In the NLP track Mark Cieliebak showed how NLP solutions can be used to provide automatic classification of incoming documents into pre-defined classes (such as medical reports, prescriptions etc.) and then showed how to extract the relevant information for further processing. Using real-world examples, they have provided an overview of the potential applications, a realistic assessment of the effort and the resulting quality to be expected.
I particularly liked his assessment of the effort needed for data preparation and implementation in regards to the different project cases that they have encountered. Unsurprisingly when a business owner already has a huge corpus of annotated material that greatly reduces the data preparation part, and so allows the team to focus on an excellent implementation of the project.
Also combining supervised with unsupervised learning methods during training and data processing seemed to be an fruitful approach for classes where not enough data is available.
GPU Acceleration with RAPIDS for Traditional Big Data Analytics or Traditional Machine Learning
In the technical track René Müller gave a very interesting talk about how the RAPIDS suite provides the freedom to execute end-to-end data science and analytics pipelines entirely on GPUs. I liked how a simple python library can be used to accelerate common data preparation tasks for analytics and data science without running into typical serialization costs.
I was surprised how many classical algorithms already are implemented in their library (see screenshot below), yet many of those can only run on a single GPU (of course there is always (text: DASK link: https://dask.org/) . It is worth to note that when using a model that has been trained with RAPIDS one needs to also have a GPU to run it in inference mode, which makes them less portable.

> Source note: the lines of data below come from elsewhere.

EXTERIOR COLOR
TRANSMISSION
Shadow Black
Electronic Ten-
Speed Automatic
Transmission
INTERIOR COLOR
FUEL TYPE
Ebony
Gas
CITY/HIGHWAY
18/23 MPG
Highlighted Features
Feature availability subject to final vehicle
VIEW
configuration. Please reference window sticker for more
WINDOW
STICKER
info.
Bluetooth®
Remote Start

If you are inclined to give it a try, you can either install it on your laptop (if it has a GPU) or simply try the fastest thing that works out of the box: This is a jupyter notebook in the google colaboratory wich even gives you T4 instances for free.
Creating Value for Clients through Data & Analytics
In this talk, Michel Neuhaus (Head of advanced analytics) and Daniel Perruchoud (Professor at FHNW) showed their journey towards a corporate environment focused on creating value through analytics for UBS and clients. They shared interesting insights from their track towards offering a collaborative work place for data science professionals.
As an illustrative example, they have shown a simple use case of segmenting clients into groups of individuals with similar needs allowing us to offer the right service to the right client. I liked how they emphasized that the lessons learned along the way were embraced to drive the design and operation of the solution. For them, this meant going from a use-case oriented view to a vertical use case built on top of horizontal capabilities (see screenshot).
In the sample case that they provided, I liked how they were honest about how they modeled temporal client behavior, by just computing some very simple statistics, such as the minimum, mean, median or the average trend of a customers bank balance in time.
Overall the SDS 2019 was an excellent conference showing how the business applications and machine learning technologies are growing more closely together. Having seen a number of talks I am convinced that the winning formula of tech + business = ❤️ needs two additional components though: data and user experience.
Only if you really have the right data - and also have the right to use it in the way you intend to - you have a solid foundation for everything that builds on it. Collecting the right customer data and doing so in a way that preserves the user's privacy remains one of the biggest challenges today.
Focusing strongly on user experience is an aspect that gets neglected the most. Users are not interested in technology but instead in improving their user experience, thus any new type of algorithm has only one goal: to improve the user’s experience. Only then is the final result perceived as useful can stand a chance against the existing status quo.
So coming back to the key-note this means that indeed successful projects are those that use the existing ML-technology to delight, engage and empower the users.